Why is it when things go wrong they continue to go wrong like a chain of events one triggering the other?
I was at a posh hotel preparing to give an important speech to a group of managers about our budget plans and future forecasts.
It was a two-days Conference and mine was the keynote speech before everyone packed their bags and went back to their homes.
I was in my hotel room packing my suitcase and getting dressed in my best suit ready to face my audience. As I put my leg in the trousers my foot somehow caught the inner turn-up of the trousers and tore into the stitching. The trousers were not torn but obviously with the turn-ups loose one trouser leg was now much longer than the other.
How can I fix it with only a short time to go before I’m supposed to stand on stage facing all these people?
Needle and thread … that’s what I need. What’s the use? Men are no good with needles and thread … I wouldn’t know what to do if I had any anyway.
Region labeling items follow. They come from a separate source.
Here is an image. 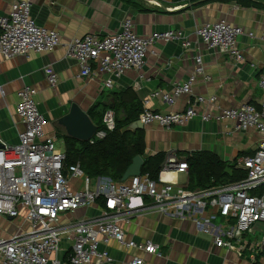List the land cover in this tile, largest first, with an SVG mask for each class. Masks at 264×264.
Returning <instances> with one entry per match:
<instances>
[{
  "label": "built area",
  "instance_id": "built-area-1",
  "mask_svg": "<svg viewBox=\"0 0 264 264\" xmlns=\"http://www.w3.org/2000/svg\"><path fill=\"white\" fill-rule=\"evenodd\" d=\"M242 33L240 26L223 19L203 23L195 29L204 47L216 49L231 61L243 58L236 42ZM159 41H178L183 50L193 49L181 30L140 36L127 17L118 31L102 38L84 34L71 39L66 46V57L78 63L77 78L102 74L106 76L102 79L103 88H111L114 78L128 70L141 69L149 47ZM59 43L60 34L56 30L33 21L29 0H11L7 14L0 15V57L3 59L50 52ZM193 59V68L185 81L174 82L167 91L154 92L161 103L171 106L179 97L192 94L193 82L205 71L200 55L195 54ZM43 69L47 83L54 86L56 72L50 65ZM206 78L209 80V76ZM257 86L263 91L258 108L242 103L235 107H216L215 112H202L198 105L206 101L214 104L216 96L207 100L196 96L182 111L143 108L139 113L138 120L143 125L156 122L166 129L198 117L201 121L228 119L237 130L254 129L260 134L254 152L236 162V168L245 173L243 178L191 191L175 190L176 183L168 177L188 170L185 159L174 153L166 157L157 180L142 173L125 181L102 177L91 187L90 177L84 174L79 163L66 165L65 153L56 146L54 138L44 134L46 121L34 100L37 90L23 86L17 93L15 108L23 125L17 134L18 141L10 144L0 138V216L16 218L23 210L27 228L0 237V264H102L110 258L105 251H98L97 245H106L109 240L124 248L159 255L158 244L126 238L121 225L146 208L145 197L150 201V208L160 213L192 218L196 226L211 236L216 247L239 253L249 250L254 254L264 250V74L259 76ZM101 122L104 128L96 130L90 143L114 129L111 108L104 111ZM98 201L102 204L98 216L60 223L62 214ZM211 209L212 212L202 215ZM259 233L261 237H255ZM63 236L71 248L68 257L59 260L56 252ZM130 264L148 263L134 257Z\"/></svg>",
  "mask_w": 264,
  "mask_h": 264
},
{
  "label": "crops",
  "instance_id": "crops-1",
  "mask_svg": "<svg viewBox=\"0 0 264 264\" xmlns=\"http://www.w3.org/2000/svg\"><path fill=\"white\" fill-rule=\"evenodd\" d=\"M256 1L264 4V0ZM29 2L33 21L39 26L56 30L60 34V43L50 52L30 53L28 56H15L10 59L0 57V138L7 143L16 144L17 134L23 127L15 108L17 93L26 85L37 90L34 100L46 121L44 134L54 138L55 144L59 141L61 148H58L64 153V136L82 141L69 134L72 131L79 135L77 126L80 125L73 120L71 124L62 121L72 104H76L94 126L101 123L103 113L108 108L114 109L117 116L123 115L122 108H118L122 104L120 97L127 100L123 104L128 106L129 99L134 96L140 109L155 111H182L196 96L205 100L216 96L214 104L206 101L198 105V110L202 112H215L216 107H235L242 103H250L257 108L260 106L263 91L257 86V80L264 74L263 9L243 6L233 0L210 1L197 5L187 0L180 3L173 0ZM131 2L148 11L136 10ZM10 3L11 0H0V15L7 14ZM127 17L133 21L135 31L140 36L169 29L181 30L190 40L193 49L183 50L178 41L155 42L146 52L142 68L128 70L114 78L111 88H103L102 79L106 76L102 74L77 78L80 70L78 63L66 57L68 42L84 34H95L102 38L114 33ZM220 19L243 29V33L236 37L242 60L231 61L227 55L216 49L204 47L197 38L196 27ZM195 54L200 55L205 71L193 82L192 94L179 97L171 106L161 103L154 96V92L167 91L174 82L185 81L193 68ZM47 65L57 74L54 86L46 81L43 68ZM142 130L146 155L161 151L168 155L180 153L178 157L183 158L191 152L208 151L228 162L240 152H249L248 155H251L260 139L256 130H237L234 122L228 119L201 121L197 117L169 129L153 122L143 125ZM239 158L241 157L237 160ZM168 177L176 183L175 190L191 191L184 187L187 172L170 174ZM101 178H93V187ZM143 201L146 208L133 214L128 222H123L122 229L126 238L136 242L150 240L158 244L160 254L149 255L141 250L124 248L109 240L106 245H97L98 251H105L110 258L102 264H130L134 257L142 258L148 264H264V250L254 254L249 250L239 253L216 247L211 236L196 226L192 218L160 213L150 208V201L146 197ZM101 205V201H98L95 205L64 213L60 217V223L98 216ZM210 211L213 210L202 215ZM19 228H27L23 210L16 218L0 216V237H7ZM70 248L69 240L63 236L56 258L65 260Z\"/></svg>",
  "mask_w": 264,
  "mask_h": 264
},
{
  "label": "trees",
  "instance_id": "trees-1",
  "mask_svg": "<svg viewBox=\"0 0 264 264\" xmlns=\"http://www.w3.org/2000/svg\"><path fill=\"white\" fill-rule=\"evenodd\" d=\"M175 3L185 0H173ZM195 5L210 1L229 2L232 0H187ZM243 6H252L263 9L264 4L256 0H233ZM131 5L139 11H148L135 2ZM129 93L126 92V94ZM119 96H123L119 94ZM126 99L120 97L123 115L117 116L114 109L115 127L107 131L101 139L77 141L69 136H64L65 164L78 162L85 175L91 178L108 177L113 181H120L126 168L131 164L133 157L139 155L143 159L141 173L147 174L151 179L157 180L159 171L168 156L165 152L146 155L144 152V133L142 129H128V126L137 120L142 111L135 101L134 96L129 99L128 106L123 104ZM127 103V100L126 102ZM102 122L96 125L97 130L103 129ZM176 153V156H180ZM249 152H240L232 161H224L216 154L208 151H195L185 154L187 162V181L185 189H204L225 182L238 180L245 173L236 168L238 157L247 156Z\"/></svg>",
  "mask_w": 264,
  "mask_h": 264
},
{
  "label": "water",
  "instance_id": "water-1",
  "mask_svg": "<svg viewBox=\"0 0 264 264\" xmlns=\"http://www.w3.org/2000/svg\"><path fill=\"white\" fill-rule=\"evenodd\" d=\"M75 121L77 122L80 126L79 127V135L75 134L74 132L71 131V133H69L72 137L82 140V141H86L89 140L91 138V136L96 132V126H94L89 118L87 117V115L85 113H83L81 111V109L76 105V104H72L71 108L69 110V113L62 118L63 122H69L71 124V122ZM143 128V124L141 123L140 120H136L133 123H131L128 126V129L130 130H134V129H142ZM143 164V159L141 156L136 155L135 157H133L131 164L126 168L125 172L123 173L120 181H125L126 179H128L131 176H138L141 174V166Z\"/></svg>",
  "mask_w": 264,
  "mask_h": 264
},
{
  "label": "rangeland",
  "instance_id": "rangeland-1",
  "mask_svg": "<svg viewBox=\"0 0 264 264\" xmlns=\"http://www.w3.org/2000/svg\"><path fill=\"white\" fill-rule=\"evenodd\" d=\"M56 146L61 148V144H60L59 141L56 142ZM90 180H91V182H90L91 187H93V185H94L93 180H94V179L90 177ZM261 235H262V234L259 233V234H257V237H261Z\"/></svg>",
  "mask_w": 264,
  "mask_h": 264
}]
</instances>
What else can I use to keep the turn-up back in its original place?
Pins … must find some pins … no … there aren’t any either.
How about paper clips? I have some in my briefcase … no … they don’t hold so well. They keep moving and are clearly visible from a distance. I can’t stand on stage with one foot behind my leg as if I need to go to the toilet.
What if I use the sticky-tape to tape the turn-up back in place? It doesn’t hold very well. It falls down again. There must be something else in my briefcase I can use.
Aha … necessity is the mother of invention … my stapler!!!
I can staple the turn up back in place.
I raise my foot on the chair and click … click … click … click … a few staples later and the turn-ups are back in place. I feel proud of my ingenuity.
I go to the basin to wash my hands.
Why is it that hotel basins are so designed that when you open the faucet the water rushes into the basin, swivels round at speed, and splashes all over the front of your trousers with embarrassing results?
And why does it happen when you’re in a hurry?
I can hardly stand in front of all these people giving the impression that I have been caught short? I have no other suit to change into.
I try desperately to dry the trousers with a towel but the large stain on my front is still clearly visible.
Even if I button up my jacket the wet stain is still there for all to notice.
Aha … I remember seeing a hair-dryer in one of the drawers.
Plug it in … stand in front of the mirror and blow hot air on the stain. Hopefully it will dry quickly and in time for me to get down and give my speech.
Wow … this hair-dryer is hot!!!
And noisy too!!!
So noisy that I did not hear the hotel maid knocking at the door and entering the room.
She is standing there behind me watching as I get forever hotter. One can only imagine what she’s thinking.
“Eh … my trousers …” I mumble, “they’re wet … I’m trying to dry them … I got them wet with water … from the basin …” I try to explain incoherently as my mind becomes more and more confused with the situation.
“I understand Sir,” she replies with a smile, “have you tried the trouser-press? If you fold the trousers in here the heat will soon dry the … water.”
I did not like the pause before she said “water”. She’s got the situation all wrong.
She pulls out the trouser-press from its compartment and switches it on. “It is ready now Sir!” she says with a smile.
“Eh … I think it is better if you now leave,” I mumble again, “I’ll take it from here!”
“Of course Sir!” she smiles broadly as she leaves the room.
I try to take the trousers off in a hurry … drat … why is this stupid trouser leg stuck? I nearly trip standing on one leg and fall back on the bed … drat and double drat … the leg turn-up is stapled to my sock … how did that happen? How did I staple the trousers to the sock whilst I’m still wearing it? Would you believe it? Now of all times I have a pair of trousers stuck to a sock at the end of my foot.
Too late to untangle it! Take off the sock as well as the trousers and put the whole lot in the press. Close the press. Turn on the heat to maximum so the stain dries quicker.
Open the press and put the trousers back on in a hurry … GEEEEEEE … that is HOT!!!!!
I hop from foot to foot wandering whether I have done myself a mischief.
Now I put the stapled sock back on. It is still warm too.
Later that afternoon whilst I was checking out at the hotel reception with my boss the chambermaid passes by and asks me “Did your trousers dry OK Sir?”
My boss looks at me with raised eyebrows and says nothing.
But the chain of disasters does not end there.
As I get to my car and pull out my car key from my pocket I find that the plastic top where the automatic car-opening system is, has been totally melted by the hot trouser-press.
Luckily, I had a spare car key which I always carry in my briefcase.